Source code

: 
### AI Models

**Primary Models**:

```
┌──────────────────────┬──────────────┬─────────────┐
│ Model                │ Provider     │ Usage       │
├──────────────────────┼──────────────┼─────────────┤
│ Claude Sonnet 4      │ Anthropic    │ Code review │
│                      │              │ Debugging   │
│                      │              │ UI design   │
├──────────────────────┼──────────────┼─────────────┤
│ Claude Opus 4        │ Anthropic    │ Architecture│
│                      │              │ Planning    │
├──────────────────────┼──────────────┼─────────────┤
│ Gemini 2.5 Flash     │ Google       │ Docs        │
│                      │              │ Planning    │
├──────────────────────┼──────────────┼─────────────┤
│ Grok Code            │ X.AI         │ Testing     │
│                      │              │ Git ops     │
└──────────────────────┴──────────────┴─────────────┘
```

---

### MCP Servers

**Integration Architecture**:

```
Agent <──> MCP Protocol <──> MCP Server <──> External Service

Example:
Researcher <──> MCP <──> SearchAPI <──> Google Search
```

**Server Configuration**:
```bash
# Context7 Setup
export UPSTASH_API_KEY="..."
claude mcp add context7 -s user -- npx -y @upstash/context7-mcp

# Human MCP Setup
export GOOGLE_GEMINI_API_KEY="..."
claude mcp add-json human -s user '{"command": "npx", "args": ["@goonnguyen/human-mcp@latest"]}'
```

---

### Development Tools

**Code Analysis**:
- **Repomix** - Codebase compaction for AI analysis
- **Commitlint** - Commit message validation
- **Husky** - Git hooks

◆ **WHAT TO DO**
Within the listing, count the lines that contain the word "user", and give the count by itself.

◆ **SOLVED EXERCISE**
2